5.Health education, guide patients to self-care, correct bad habits, do not smoke, do not drink, improve self-care ability, avoid the adverse effects of harmful stressors, and assist them to maintain mental and physical balance.
6. Encourage patients to participate in normal human life, take part in easy work and appropriate amount of study, and re-establish their survival value in work and study.
(II) Decubitus ulcer care of liver cancer
Patients with hepatocellular carcinoma are bedridden for a long time, and their emaciation and general weakness may lead to the occurrence of bedsores.
The causes of decubitus ulcers are.
① local pressure friction and measurement of displacement.
② local tissue ischemia and necrosis.
③ local moisture and stimulation by excrement.
④Insufficient intake of nutrients. The appearance of decubitus ulcers in chronological order is mainly manifested by bruising and redness, rash, blistering, rupture, local tissue necrosis, and even ulceration, and finally invasion of muscle membranes. Muscle. Bone and other deep tissues. Once decubitus ulcers occur, they not only add to the patient’s pain, aggravate the condition, prolong the course of the disease, but in serious cases can cause sepsis due to secondary infection and endanger life. Therefore, it is important to strengthen basic care to prevent the occurrence of bedsores. The presence or absence of decubitus ulcers is one of the important criteria for judging the quality of care.
(1) Nursing goals
1.Prevent the occurrence or deterioration of decubitus ulcers.
2.Promote the healing of decubitus ulcer wounds.
(2) Nursing measures
Prevention of decubitus ulcers
(1) Promote movement or mobility of the patient. For patients who cannot move, assist them to turn over once every 2 hours; for patients who can move a little, encourage them to move in bed or perform physical exercises with the help of family members.

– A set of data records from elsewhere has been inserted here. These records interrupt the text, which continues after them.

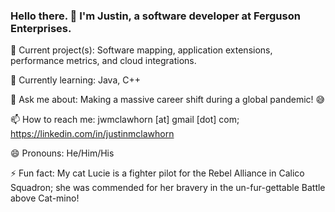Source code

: ### Hello there. 👋 I'm Justin, a software developer at Ferguson Enterprises.

🔭 Current project(s): Software mapping, application extensions, performance metrics, and cloud integrations.

🌱 Currently learning: Java, C++

💬 Ask me about: Making a massive career shift during a global pandemic! 😅

📫 How to reach me: jwmclawhorn [at] gmail [dot] com; https://linkedin.com/in/justinmclawhorn

😄 Pronouns: He/Him/His

⚡ Fun fact: My cat Lucie is a fighter pilot for the Rebel Alliance in Calico Squadron; she was commended for her bravery in the un-fur-gettable Battle above Cat-mino!

<!--
**justinmcla/justinmcla** is a ✨ _special_ ✨ repository because its `README.md` (this file) appears on your GitHub profile.

Here are some ideas to get you started:

- 🔭 I’m currently working on ...
- 🌱 I’m currently learning ...
- 👯 I’m looking to collaborate on ...
- 🤔 I’m looking for help with ...
- 💬 Ask me about ...
- 📫 How to reach me: ...
- 😄 Pronouns: ...
- ⚡ Fun fact: ...
-->

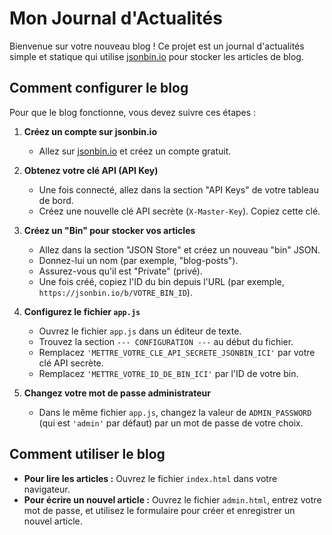 # Mon Journal d'Actualités

Bienvenue sur votre nouveau blog ! Ce projet est un journal d'actualités simple et statique qui utilise [jsonbin.io](https://jsonbin.io) pour stocker les articles de blog.

## Comment configurer le blog

Pour que le blog fonctionne, vous devez suivre ces étapes :

1.  **Créez un compte sur jsonbin.io**
    *   Allez sur [jsonbin.io](https://jsonbin.io) et créez un compte gratuit.

2.  **Obtenez votre clé API (API Key)**
    *   Une fois connecté, allez dans la section "API Keys" de votre tableau de bord.
    *   Créez une nouvelle clé API secrète (`X-Master-Key`). Copiez cette clé.

3.  **Créez un "Bin" pour stocker vos articles**
    *   Allez dans la section "JSON Store" et créez un nouveau "bin" JSON.
    *   Donnez-lui un nom (par exemple, "blog-posts").
    *   Assurez-vous qu'il est "Private" (privé).
    *   Une fois créé, copiez l'ID du bin depuis l'URL (par exemple, `https://jsonbin.io/b/VOTRE_BIN_ID`).

4.  **Configurez le fichier `app.js`**
    *   Ouvrez le fichier `app.js` dans un éditeur de texte.
    *   Trouvez la section `--- CONFIGURATION ---` au début du fichier.
    *   Remplacez `'METTRE_VOTRE_CLE_API_SECRETE_JSONBIN_ICI'` par votre clé API secrète.
    *   Remplacez `'METTRE_VOTRE_ID_DE_BIN_ICI'` par l'ID de votre bin.

5.  **Changez votre mot de passe administrateur**
    *   Dans le même fichier `app.js`, changez la valeur de `ADMIN_PASSWORD` (qui est `'admin'` par défaut) par un mot de passe de votre choix.

## Comment utiliser le blog

*   **Pour lire les articles :** Ouvrez le fichier `index.html` dans votre navigateur.
*   **Pour écrire un nouvel article :** Ouvrez le fichier `admin.html`, entrez votre mot de passe, et utilisez le formulaire pour créer et enregistrer un nouvel article.
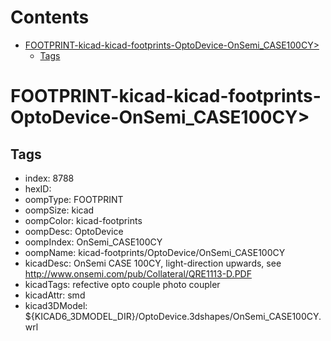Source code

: 



Contents
========

* [FOOTPRINT-kicad-kicad-footprints-OptoDevice-OnSemi_CASE100CY>](#footprint-kicad-kicad-footprints-optodevice-onsemi_case100cy)
	* [Tags](#tags)

# FOOTPRINT-kicad-kicad-footprints-OptoDevice-OnSemi_CASE100CY>

## Tags

- index: 8788
- hexID: 
- oompType: FOOTPRINT
- oompSize: kicad
- oompColor: kicad-footprints
- oompDesc: OptoDevice
- oompIndex: OnSemi_CASE100CY
- oompName: kicad-footprints/OptoDevice/OnSemi_CASE100CY
- kicadDesc: OnSemi CASE 100CY, light-direction upwards, see http://www.onsemi.com/pub/Collateral/QRE1113-D.PDF
- kicadTags: refective opto couple photo coupler
- kicadAttr: smd
- kicad3DModel: ${KICAD6_3DMODEL_DIR}/OptoDevice.3dshapes/OnSemi_CASE100CY.wrl
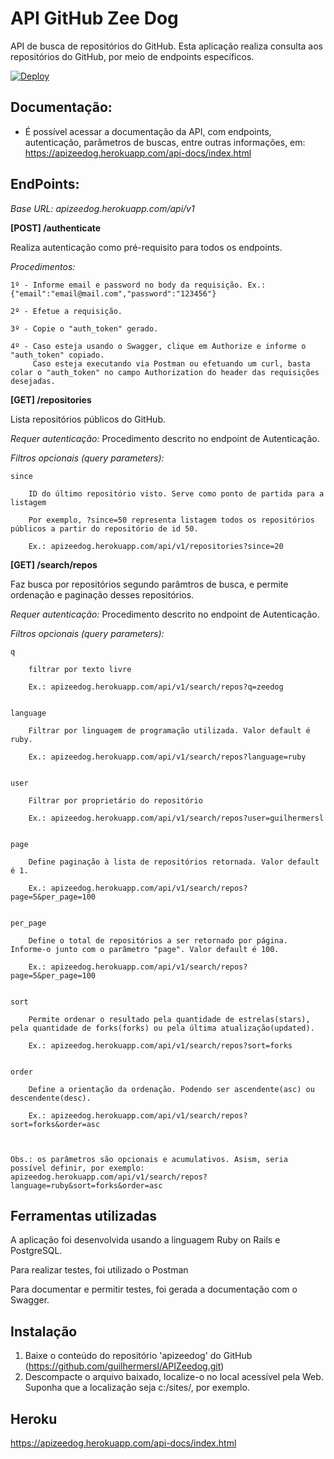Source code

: # API GitHub Zee Dog

API de busca de repositórios do GitHub.
Esta aplicação realiza consulta aos repositórios do GitHub, por meio de endpoints específicos.

[![Deploy](https://www.herokucdn.com/deploy/button.svg)](https://apizeedog.herokuapp.com/api-docs/index.html)



## Documentação:
*   É possível acessar a documentação da API, com endpoints, autenticação, parâmetros de buscas, entre outras informações, em: https://apizeedog.herokuapp.com/api-docs/index.html



## EndPoints:
*Base URL: apizeedog.herokuapp.com/api/v1*


**[POST] /authenticate**

Realiza autenticação como pré-requisito para todos os endpoints.

*Procedimentos:*

    1º - Informe email e password no body da requisição. Ex.: {"email":"email@mail.com","password":"123456"}

    2º - Efetue a requisição.

    3º - Copie o "auth_token" gerado.

    4º - Caso esteja usando o Swagger, clique em Authorize e informe o "auth_token" copiado. 
         Caso esteja executando via Postman ou efetuando um curl, basta colar o "auth_token" no campo Authorization do header das requisições desejadas.



**[GET]  /repositories**  

Lista repositórios públicos do GitHub.

*Requer autenticação:* Procedimento descrito no endpoint de Autenticação.

*Filtros opcionais (query parameters):*

    since

        ID do último repositório visto. Serve como ponto de partida para a listagem
        
        Por exemplo, ?since=50 representa listagem todos os repositórios públicos a partir do repositório de id 50.

        Ex.: apizeedog.herokuapp.com/api/v1/repositories?since=20



 
**[GET]  /search/repos**      

Faz busca por repositórios segundo parâmtros de busca, e permite ordenação e paginação desses repositórios.
        
*Requer autenticação:* Procedimento descrito no endpoint de Autenticação.
    
*Filtros opcionais (query parameters):*

    q
    
        filtrar por texto livre

        Ex.: apizeedog.herokuapp.com/api/v1/search/repos?q=zeedog


    language
    
        Filtrar por linguagem de programação utilizada. Valor default é ruby.
        
        Ex.: apizeedog.herokuapp.com/api/v1/search/repos?language=ruby


    user
    
        Filtrar por proprietário do repositório

        Ex.: apizeedog.herokuapp.com/api/v1/search/repos?user=guilhermersl


    page
    
        Define paginação à lista de repositórios retornada. Valor default é 1.
        
        Ex.: apizeedog.herokuapp.com/api/v1/search/repos?page=5&per_page=100
        
        
    per_page
    
        Define o total de repositórios a ser retornado por página. Informe-o junto com o parâmetro "page". Valor default é 100.
        
        Ex.: apizeedog.herokuapp.com/api/v1/search/repos?page=5&per_page=100


    sort
    
        Permite ordenar o resultado pela quantidade de estrelas(stars), pela quantidade de forks(forks) ou pela última atualização(updated).
                                                               
        Ex.: apizeedog.herokuapp.com/api/v1/search/repos?sort=forks 


    order
    
        Define a orientação da ordenação. Podendo ser ascendente(asc) ou descendente(desc).
        
        Ex.: apizeedog.herokuapp.com/api/v1/search/repos?sort=forks&order=asc

    
    
    Obs.: os parâmetros são opcionais e acumulativos. Asism, seria possível definir, por exemplo: apizeedog.herokuapp.com/api/v1/search/repos?language=ruby&sort=forks&order=asc

                                                                    

## Ferramentas utilizadas

A aplicação foi desenvolvida usando a linguagem Ruby on Rails e PostgreSQL. 

Para realizar testes, foi utilizado o Postman

Para documentar e permitir testes, foi gerada a documentação com o Swagger.



## Instalação

1. Baixe o conteúdo do repositório 'apizeedog' do GitHub (https://github.com/guilhermersl/APIZeedog.git)
2. Descompacte o arquivo baixado, localize-o no local acessível pela Web. Suponha que a localização seja c:/sites/, por exemplo.



## Heroku

https://apizeedog.herokuapp.com/api-docs/index.html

(2) Instruct the patient the correct method of turning, do not drag, so as not to rub to break the skin.
(3) When lying or sitting for a long time, small pads should be disposed of at the bony prominence to prevent local pressure, and gauze pads can be used to overhead the heel.
(4) Massage the bony prominence with safflower ethanol every day to prevent the occurrence of decubitus ulcers.
(5) Protect the skin cleanliness and swab the skin with warm water every day.